Every time he starts up, tell him to stop ruining your day. If he gets annoyed, tell him you're just living your life, and if he doesn't like it, he's free to go fuck himself.

I have no time for pompous arseholes.

mango biscuit has nailed it. If you don’t want to move out, get a counsellor and work on adjusting your care factor for his sulking right down to zero. Get noise canceling headphones, tell him you’re just living your life and need him to stop ruining it, walk off and turn your headphones on to your favourite book/ poetry /music etc and ignore him. Ideally he moves out, you have no chance of the companionship you want with him so best solution is he moves out.

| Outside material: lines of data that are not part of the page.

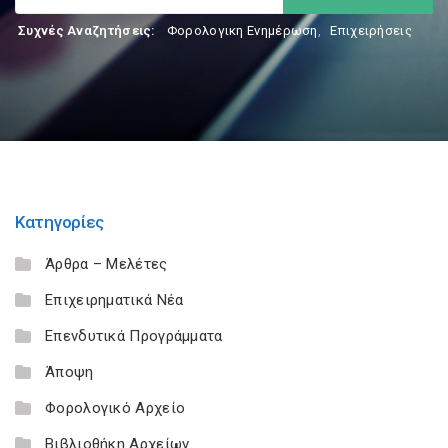
Συχνές Αναζητήσεις:
Φορολογικη Ενημέρωση
,
Επιχειρήσεις
Κατηγορίες
Άρθρα – Μελέτες
Επιχειρηματικά Νέα
Επενδυτικά Προγράμματα
Άποψη
Φορολογικό Αρχείο
Βιβλιοθήκη Αρχείων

Tyredofallthis1 · 14/05/2022 16:28

@blueagain Just so you know, my late father had an active and exciting romantic life into his eighties. He dated in his own age range, and as far as I can tell was respectful.

myquicheisbetterthanyourquiche · 14/05/2022 16:34

OP, you are never too old for boyfriends!

I think a boyfriend would be a whole lot more fun than this bore of a man.

If you are describing yourself as "too old", I'm guessing you have no DC at home - in which case you can quite happily move out and create a lovely, fully life for yourself without having to put up with someone who is not only a dull know-all but who is also extremely rude to you.

whiskyjarsafilling · 14/05/2022 16:39

He won’t change OP. If you stay, this is your life. There is nothing anyone here can say to change that.

i don’t know how old you are, but you are never to old for a boyfriend. I heard an 89 year talk about how him and his 80 something girlfriend were emigrating to Australia! He said, I know people think at our age that we are together for companionship, but no, we fell in love.

I think you need to start by working on the belief that you have no life outside the relationship and the lack of self esteem. You are able to build up a life outside this, and slowly start to build esteem. If you can afford it, a good solutions focused counselor may help. I spoke recently with a woman who is setting herself up as a Coach for women, including those who have had no life outside of their relationship and now want to build a life.